Earlier this month, Fire & Fury: Inside the Trump White House by Michael Wolff hit the bookshelves. Despite Trump’s efforts to block the book’s publication, he seems to have only called additional attention to it. In fact, Wolff thanked Trump on Twitter for his attempts because it quite possibly helped sell more than a million copies to date.
As you may know, Fire and Fury tells the inside story of the most controversial presidency of our time. Through his regular access to the White House and more than 200 interviews, Wolfe gives an account into the day-to-day operations of the Trump Administration and what it is like to work for the POTUS. His portrayal of Trump is of a man unfit for office – the king of discord and disunion, not only temperamentally and intellectually unfit, but psychologically unfit.
According to Wolfe, Trump didn’t even want to win the election, and no one around him thought he would. [Apparently, they were just as surprised as I was.]
Before Wolfe wrote Fire & Fury, I wrote two novels. As I was publishing the first one, Betrayal of Faith, the presidential election was winding down. The deep divisions that exist in our country are disturbing to me. I began to consider the consequences of electing a president who might attempt to implement unconstitutional or discriminatory practices.
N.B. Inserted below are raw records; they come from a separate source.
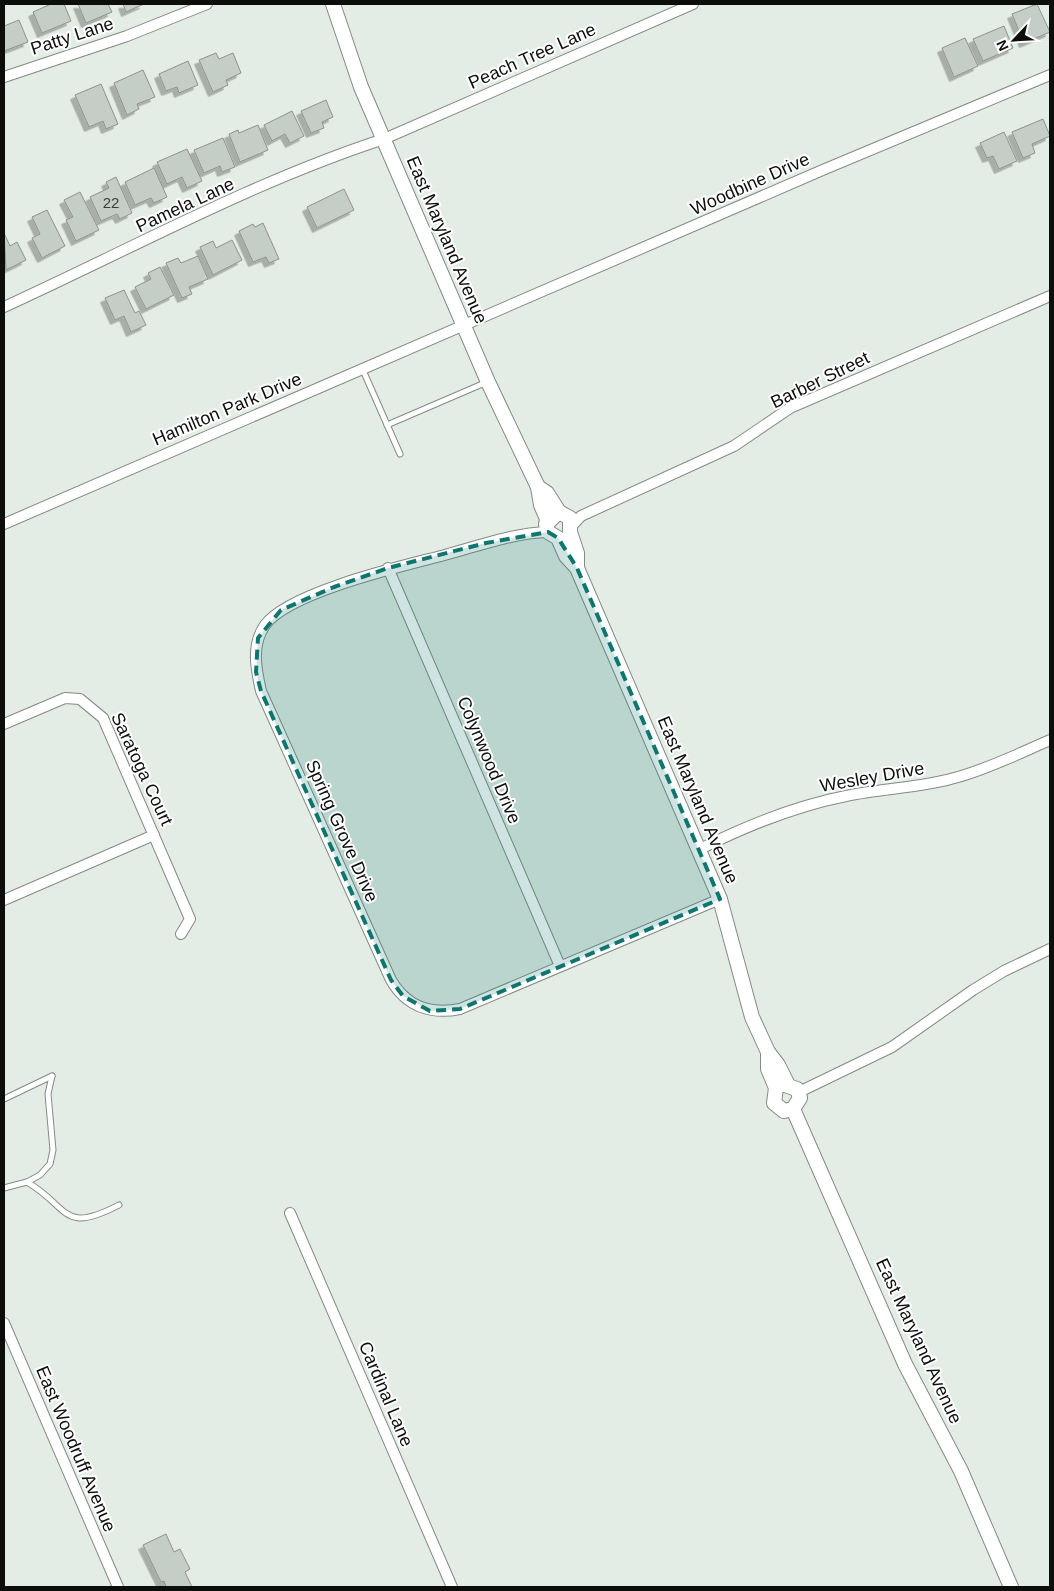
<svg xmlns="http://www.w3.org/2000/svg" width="1054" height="1591" viewBox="0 0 1054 1591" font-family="Helvetica,sans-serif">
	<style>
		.building { fill: #c5cec6; stroke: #8b938b; filter: url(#shadow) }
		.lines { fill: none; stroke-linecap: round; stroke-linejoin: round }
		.service-casing { stroke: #838b84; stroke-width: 7 }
		.minor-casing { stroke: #838b84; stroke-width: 12 }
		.tertiary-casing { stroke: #838b84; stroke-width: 16 }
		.service { stroke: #fff; stroke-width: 5 }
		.minor { stroke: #fff; stroke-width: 10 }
		.tertiary { stroke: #fff; stroke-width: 14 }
		.marked { fill: #0f766e; fill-opacity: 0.2; stroke: #0f766e; stroke-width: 4; stroke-dasharray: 10 6; stroke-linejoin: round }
		.labels { text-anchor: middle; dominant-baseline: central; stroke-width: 4; stroke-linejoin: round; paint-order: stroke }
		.number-label { font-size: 15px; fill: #3a3e3a }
		.street-label { font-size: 18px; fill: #0c0e0c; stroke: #fff }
	</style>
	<defs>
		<filter id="shadow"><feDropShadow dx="-4.5" dy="4.5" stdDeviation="0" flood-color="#0004"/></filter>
	</defs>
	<rect width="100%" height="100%" fill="#e4ede5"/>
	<!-- building -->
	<g class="building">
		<path d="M51,4H64L71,21L42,33L33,12Z"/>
		<path d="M78,4H108L112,12L86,23Z"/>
		<path d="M123,4H144L126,12Z"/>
		<path d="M1037,4L1050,32L1024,43L1012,14Z"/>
		<path d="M19,20L28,42L4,51V26Z"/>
		<path d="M1004,26L1013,48L983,61L973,39Z"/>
		<path d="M965,38L978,66L954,77L942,48Z"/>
		<path d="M216,53L219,59L233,53L241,73L226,80L228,85L213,92L199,60Z"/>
		<path d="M188,61L198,85L179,93L177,87L166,91L159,74Z"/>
		<path d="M143,70L155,97L137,104L139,109L127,115L114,83Z"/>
		<path d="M101,84L118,124L106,129L103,121L89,127L75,95Z"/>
		<path d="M326,100L333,117L322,122L324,128L311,133L301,111Z"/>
		<path d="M292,111L304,136L290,143L285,134L272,141L264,125Z"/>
		<path d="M1043,119L1050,136L1032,144L1035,153L1023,158L1012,132Z"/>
		<path d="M258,125L268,150L240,162L229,134L238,130L239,133Z"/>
		<path d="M1004,132L1017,161L999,169L993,156L987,158L980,143Z"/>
		<path d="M223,138L235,167L222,172L220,166L204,173L194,150Z"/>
		<path d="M187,149L202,181L187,188L182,177L167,184L157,162Z"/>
		<path d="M154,168L167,197L154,203L151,198L135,205L125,182Z"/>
		<path d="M116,177L132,213L120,219L117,214L101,221L90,197L109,188L106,182Z"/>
		<path d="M344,189L354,210L317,228L307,207Z"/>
		<path d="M80,192L99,230L76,241L66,220L73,217L64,200Z"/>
		<path d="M47,210L65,246L42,258L32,238L40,234L32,217Z"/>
		<path d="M263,223L279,259L269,263L266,257L253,262L239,231L253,224L255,227Z"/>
		<path d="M4,233L10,246L17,242L26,260L6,270Z"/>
		<path d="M232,240L242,260L213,275L200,247L213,241L216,248Z"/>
		<path d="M198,256L208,279L189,287L192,294L182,298L166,263L178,258L181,263Z"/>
		<path d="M160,267L174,295L146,309L135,287L151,279L148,273Z"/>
		<path d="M124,290L135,313L139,311L146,325L131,332L124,316L115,320L105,298Z"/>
		<path d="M166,1534L174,1552L180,1549L190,1569L185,1572L192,1587H166L164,1581L161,1582L143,1545Z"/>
	</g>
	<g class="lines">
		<defs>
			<g id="service">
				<path d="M362,368L400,454"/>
				<path d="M387,425L487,382"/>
				<path d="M4,1099L52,1076"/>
				<path d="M27,1182L40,1175L50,1164L53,1150L48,1094L52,1076"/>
				<path d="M4,1188L27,1182C70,1207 61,1235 119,1205"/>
			</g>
			<g id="minor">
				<path d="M4,77L127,36L207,4"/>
				<path d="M4,307C129,250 252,182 384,139L693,4"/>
				<path d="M4,524L825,169L1050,75"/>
				<path d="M571,527L581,516L734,446L790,408L1050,296"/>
				<path d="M548,532C510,533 473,548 437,557C398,567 288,593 265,625C251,645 256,669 261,691L391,980C406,1006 430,1015 460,1009L720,899"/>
				<path d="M388,568L560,966"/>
				<path d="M4,724L65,698L80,699L103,718L190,919L181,934"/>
				<path d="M700,849C746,826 795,806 846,796C883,788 922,788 958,777C990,768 1020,753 1050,740"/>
				<path d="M4,900L154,835"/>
				<path d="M799,1092L892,1047L973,990L1004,971L1050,949"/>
				<path d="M290,1213L452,1587"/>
				<path d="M4,1323L118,1587"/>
			</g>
			<g id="tertiary">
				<path d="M333,4L361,87L488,382L538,487L541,505L548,521"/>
				<path d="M538,487L547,493L559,512"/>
				<path d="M577,568V553L570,532V518L559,512L546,524L548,532L558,538L566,556L577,568L720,899L752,1017L768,1052L778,1065L788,1085"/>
				<path d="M768,1052V1069L776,1088L774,1103L784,1111L793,1109L800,1098L797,1089L782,1084L776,1088"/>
				<path d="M793,1109L905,1364L961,1471L1011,1587"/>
			</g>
		</defs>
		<!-- service casing -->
		<use href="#service" class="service-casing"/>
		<!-- minor casing -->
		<use href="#minor" class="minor-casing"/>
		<!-- tertiary casing -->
		<use href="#tertiary" class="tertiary-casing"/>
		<!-- service -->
		<use href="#service" class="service"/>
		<!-- minor -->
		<use href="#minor" class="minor"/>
		<!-- tertiary -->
		<use href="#tertiary" class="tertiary"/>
	</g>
	<!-- marked area -->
	<path class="marked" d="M548,532L558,538L577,568L720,899L460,1009L430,1011L403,996L391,980L261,691L256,672L258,638L281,610L334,587L388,568L486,543Z"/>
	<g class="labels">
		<!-- number labels -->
		<g class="number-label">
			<text x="111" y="202">22</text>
		</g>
		<!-- street labels -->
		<g class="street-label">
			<text transform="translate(72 36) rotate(-18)">Patty Lane</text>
			<text transform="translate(532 56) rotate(-24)">Peach Tree Lane</text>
			<text transform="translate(750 184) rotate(-24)">Woodbine Drive</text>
			<text transform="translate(185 205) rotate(-25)">Pamela Lane</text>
			<text transform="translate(447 240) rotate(67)">East Maryland Avenue</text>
			<text transform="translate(820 380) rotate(-26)">Barber Street</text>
			<text transform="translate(227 409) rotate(-23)">Hamilton Park Drive</text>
			<text transform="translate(489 760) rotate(67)">Colynwood Drive</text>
			<text transform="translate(142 769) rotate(65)">Saratoga Court</text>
			<text transform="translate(872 777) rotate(-10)">Wesley Drive</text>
			<text transform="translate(698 800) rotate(67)">East Maryland Avenue</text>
			<text transform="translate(342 831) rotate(66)">Spring Grove Drive</text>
			<text transform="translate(919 1341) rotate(65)">East Maryland Avenue</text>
			<text transform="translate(386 1394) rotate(67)">Cardinal Lane</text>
			<text transform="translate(76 1449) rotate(67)">East Woodruff Avenue</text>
		</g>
	</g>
	<!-- border -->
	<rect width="1054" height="1591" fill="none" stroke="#0c0e0c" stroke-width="10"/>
	<!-- north arrow -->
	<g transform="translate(1014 40) rotate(245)" stroke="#ffffff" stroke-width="4" paint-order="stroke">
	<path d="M0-4L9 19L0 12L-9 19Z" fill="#0c0e0c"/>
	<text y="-8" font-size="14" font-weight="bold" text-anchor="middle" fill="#0c0e0c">N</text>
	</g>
</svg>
Would the White House, and subsequently the country, be in chaos? Less than six months later, I completed and published Betrayal of Justice.
Like Fire & Fury, Betrayal of Justice begins with the inauguration of a newly elected president. In my fictional America, that is President Ronald John whose campaign slogan called on our citizens and our government to “Make America Pure Again.” To accomplish this ‘goal’, John wants to deport all Muslims, which endears him to white supremacists everywhere.
As his deportation plans develop, a Michigan mosque is bombed. When the white nationalist bomber is found dead, a young Muslim woman is accused of his murder. While the woman’s attorney tries to mount her defense, a white supremacist group interferes in the investigation. Will justice be served in what appears to be an unjust legal system?
Betrayal of Justice is a highly-relevant, legal-political novel that weaves criminal justice, corruption, and bigotry with political realism.
When I wrote the book, I was concerned about the election. I was concerned that events similar to those my book portrays might actually happen in America. I wondered whether our new president was temperamentally, intellectually, and psychologically prepared for the office.
Over the past year, there has been rioting in Charlottesville, a mosque bombing in Minnesota, mass deportation, and chaos in the West Wing. In response to Charlottesville, the president said, “We condemn in the strongest possible terms this egregious display of hatred, bigotry, and violence on many sides, on many sides.” He also said that there were “good people on both sides”. He was silent after the mosque bombing. A few days ago, the president wondered aloud why we continue to accept immigrants from “shithole” (or “shithouse”) and why we don’t pursue immigrants from Norway, with a predominately white population. On Martin Luther King Jr. Day, a 39-year-old taxpaying, law-abiding Michigan dad was deported after 30 years in the U.S. while the president played golf in Florida. MLK Day is a day that most presidents reserve for public service, but not this president. There is hope, though; the president assured a reporter he was the “least racist person you have ever interviewed”.
Fire & Fury portrays the real first year of a controversial presidency. Betrayal of Justice portrays a fictional one. Check them out - which is fact and which is fiction? It’s hard to tell.